*Required work*: Copy out exactly the lines below that run from the one holding "先前的承諾聲明中沒有這樣做）。 這一趨勢也" to the one holding "非法律援助也不是無償的，例如舉辦講座、出版", keeping both of those lines and no others.

*** Material for the task

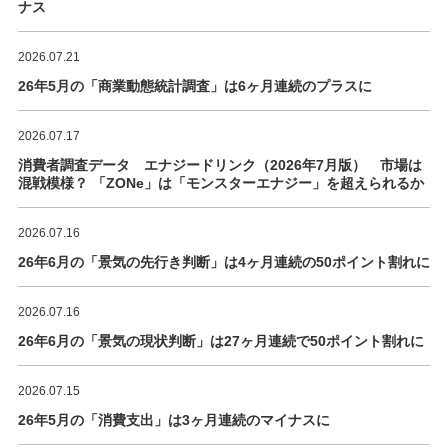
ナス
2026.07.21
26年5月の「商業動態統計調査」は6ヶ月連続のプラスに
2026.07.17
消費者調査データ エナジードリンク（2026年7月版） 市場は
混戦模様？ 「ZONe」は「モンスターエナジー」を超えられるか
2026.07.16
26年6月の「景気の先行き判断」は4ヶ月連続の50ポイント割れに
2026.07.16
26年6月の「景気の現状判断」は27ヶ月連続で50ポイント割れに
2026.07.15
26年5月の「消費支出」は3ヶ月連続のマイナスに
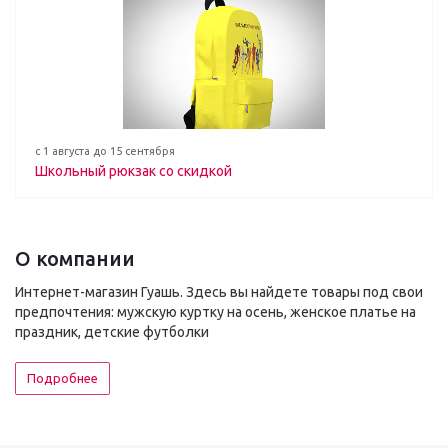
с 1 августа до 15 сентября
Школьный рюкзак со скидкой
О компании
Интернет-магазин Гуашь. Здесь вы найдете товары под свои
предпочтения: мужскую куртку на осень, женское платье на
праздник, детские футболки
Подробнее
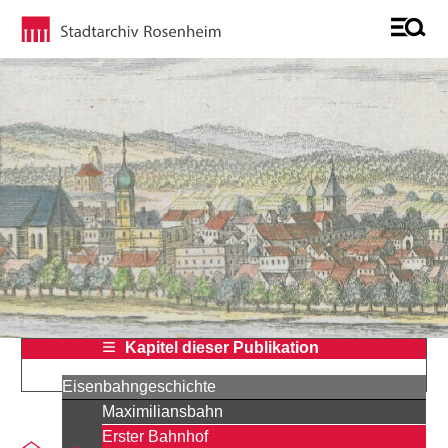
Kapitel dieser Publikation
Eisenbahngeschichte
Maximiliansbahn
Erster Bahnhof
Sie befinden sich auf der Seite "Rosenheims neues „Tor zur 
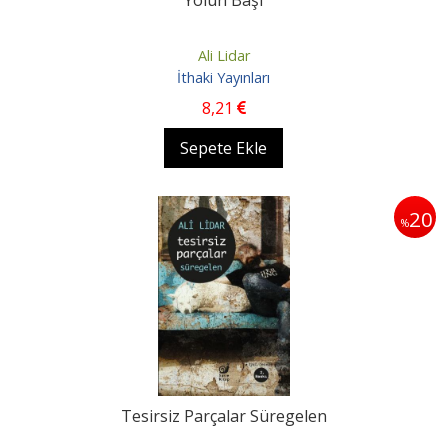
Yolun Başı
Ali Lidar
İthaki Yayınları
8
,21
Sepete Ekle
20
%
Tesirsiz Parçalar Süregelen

******
*** Material for the task

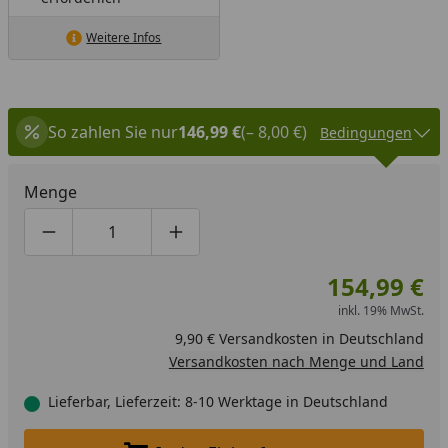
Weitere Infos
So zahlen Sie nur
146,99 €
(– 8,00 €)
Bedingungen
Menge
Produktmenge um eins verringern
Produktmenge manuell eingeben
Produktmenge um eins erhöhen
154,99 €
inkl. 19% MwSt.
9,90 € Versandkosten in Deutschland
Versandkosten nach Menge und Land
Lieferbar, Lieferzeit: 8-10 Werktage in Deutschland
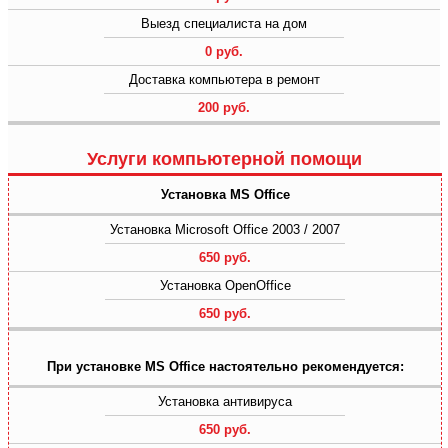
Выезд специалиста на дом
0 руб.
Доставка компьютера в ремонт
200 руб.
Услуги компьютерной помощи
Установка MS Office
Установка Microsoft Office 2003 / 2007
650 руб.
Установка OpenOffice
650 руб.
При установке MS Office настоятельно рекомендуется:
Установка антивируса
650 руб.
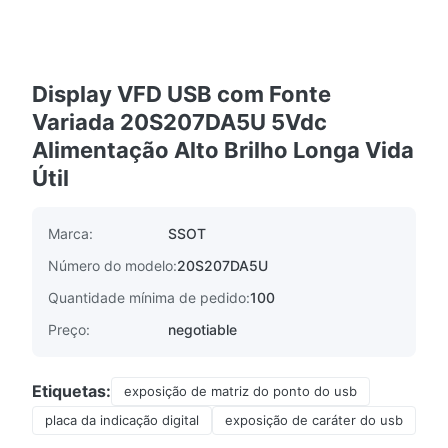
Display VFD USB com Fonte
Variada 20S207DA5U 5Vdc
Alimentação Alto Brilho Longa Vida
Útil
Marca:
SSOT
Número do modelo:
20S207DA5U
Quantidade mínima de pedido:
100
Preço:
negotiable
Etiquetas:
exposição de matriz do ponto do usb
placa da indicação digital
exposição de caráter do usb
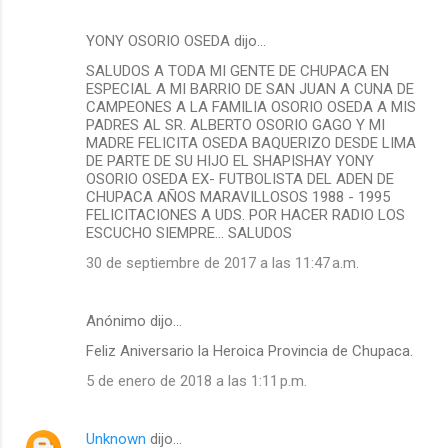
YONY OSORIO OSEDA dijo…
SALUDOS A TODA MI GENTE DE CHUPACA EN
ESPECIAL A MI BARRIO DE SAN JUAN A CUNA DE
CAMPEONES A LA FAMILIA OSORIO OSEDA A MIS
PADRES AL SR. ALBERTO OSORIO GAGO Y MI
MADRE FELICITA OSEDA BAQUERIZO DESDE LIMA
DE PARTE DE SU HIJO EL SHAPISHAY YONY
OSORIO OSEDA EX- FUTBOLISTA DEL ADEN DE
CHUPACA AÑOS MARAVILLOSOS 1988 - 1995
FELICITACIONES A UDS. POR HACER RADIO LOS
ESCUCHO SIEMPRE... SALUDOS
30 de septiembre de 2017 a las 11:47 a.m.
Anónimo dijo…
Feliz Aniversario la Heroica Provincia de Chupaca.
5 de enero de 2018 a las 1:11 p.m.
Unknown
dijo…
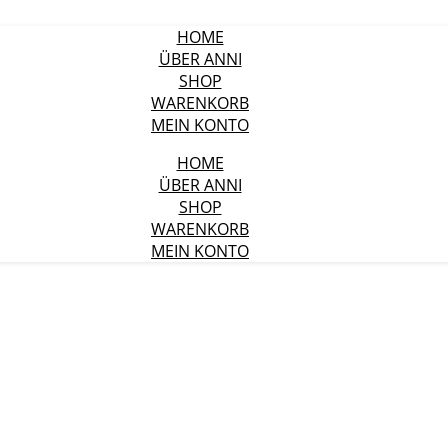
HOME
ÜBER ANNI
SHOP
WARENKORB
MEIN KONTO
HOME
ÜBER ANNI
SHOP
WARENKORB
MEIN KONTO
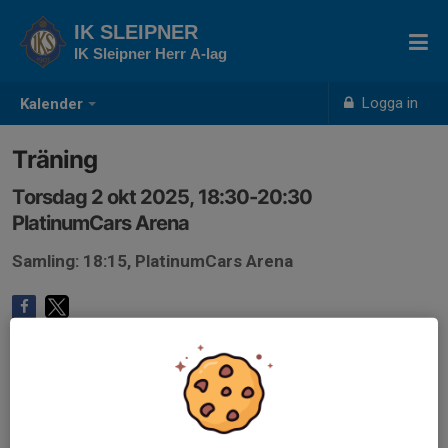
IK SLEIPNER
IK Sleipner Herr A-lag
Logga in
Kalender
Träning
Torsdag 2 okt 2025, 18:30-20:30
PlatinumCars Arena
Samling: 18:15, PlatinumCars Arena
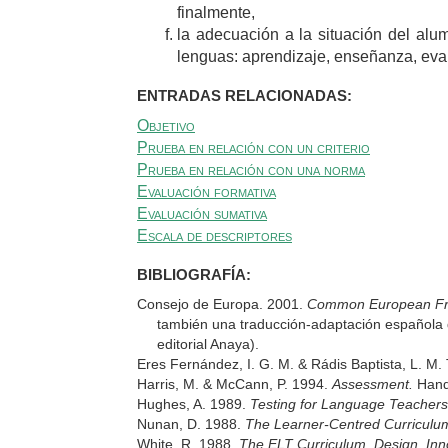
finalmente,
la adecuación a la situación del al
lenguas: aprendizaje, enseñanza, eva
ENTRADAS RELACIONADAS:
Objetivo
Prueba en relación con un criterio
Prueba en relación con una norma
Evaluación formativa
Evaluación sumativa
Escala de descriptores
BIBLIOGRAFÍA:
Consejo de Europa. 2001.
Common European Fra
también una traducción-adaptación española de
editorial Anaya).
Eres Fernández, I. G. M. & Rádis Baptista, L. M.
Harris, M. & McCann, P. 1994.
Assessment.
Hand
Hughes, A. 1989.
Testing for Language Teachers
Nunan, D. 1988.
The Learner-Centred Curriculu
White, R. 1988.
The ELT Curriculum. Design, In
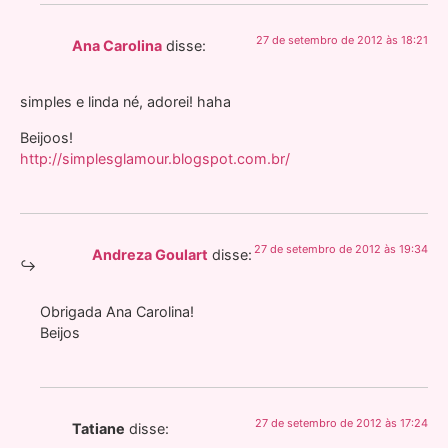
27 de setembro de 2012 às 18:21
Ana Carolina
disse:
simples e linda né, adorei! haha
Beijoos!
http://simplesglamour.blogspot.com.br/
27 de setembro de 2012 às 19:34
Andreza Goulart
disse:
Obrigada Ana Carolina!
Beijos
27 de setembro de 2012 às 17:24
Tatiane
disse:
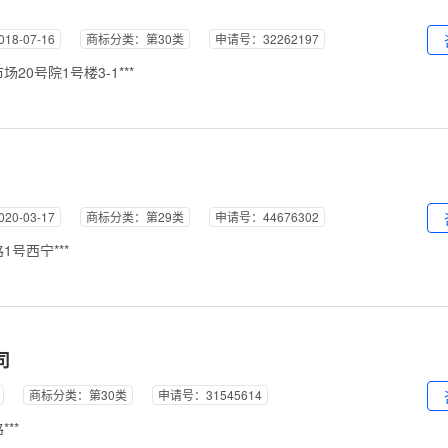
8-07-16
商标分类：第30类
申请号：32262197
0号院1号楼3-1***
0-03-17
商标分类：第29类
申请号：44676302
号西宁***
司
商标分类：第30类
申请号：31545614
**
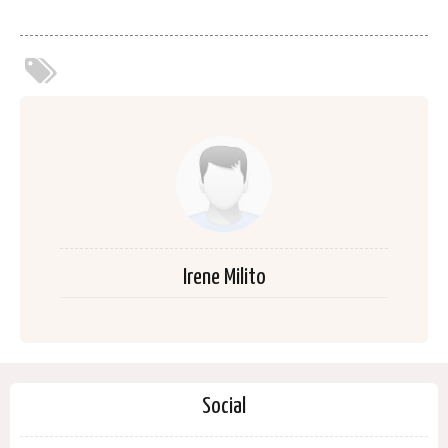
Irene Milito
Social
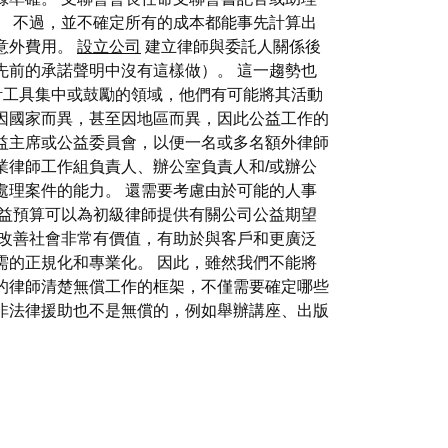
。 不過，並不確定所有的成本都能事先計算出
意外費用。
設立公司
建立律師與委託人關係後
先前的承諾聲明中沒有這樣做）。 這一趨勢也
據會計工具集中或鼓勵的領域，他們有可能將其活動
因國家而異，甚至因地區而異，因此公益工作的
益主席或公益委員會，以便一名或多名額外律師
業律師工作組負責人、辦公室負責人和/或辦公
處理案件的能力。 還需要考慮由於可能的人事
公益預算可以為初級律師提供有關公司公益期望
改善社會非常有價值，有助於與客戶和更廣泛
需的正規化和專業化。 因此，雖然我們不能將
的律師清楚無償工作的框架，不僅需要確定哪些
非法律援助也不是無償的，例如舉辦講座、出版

******
*** Material for the task

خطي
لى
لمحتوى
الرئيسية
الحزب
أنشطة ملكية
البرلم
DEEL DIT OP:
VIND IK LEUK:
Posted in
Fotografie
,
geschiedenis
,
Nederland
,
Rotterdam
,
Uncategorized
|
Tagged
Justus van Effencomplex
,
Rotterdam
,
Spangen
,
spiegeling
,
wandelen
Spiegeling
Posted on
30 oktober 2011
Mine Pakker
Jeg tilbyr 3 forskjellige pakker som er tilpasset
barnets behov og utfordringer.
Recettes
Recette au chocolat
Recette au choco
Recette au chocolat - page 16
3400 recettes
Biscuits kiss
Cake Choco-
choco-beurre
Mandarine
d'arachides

******

*The answer*:
先前的承諾聲明中沒有這樣做）。 這一趨勢也
據會計工具集中或鼓勵的領域，他們有可能將其活動
因國家而異，甚至因地區而異，因此公益工作的
益主席或公益委員會，以便一名或多名額外律師
業律師工作組負責人、辦公室負責人和/或辦公
處理案件的能力。 還需要考慮由於可能的人事
公益預算可以為初級律師提供有關公司公益期望
改善社會非常有價值，有助於與客戶和更廣泛
需的正規化和專業化。 因此，雖然我們不能將
的律師清楚無償工作的框架，不僅需要確定哪些
非法律援助也不是無償的，例如舉辦講座、出版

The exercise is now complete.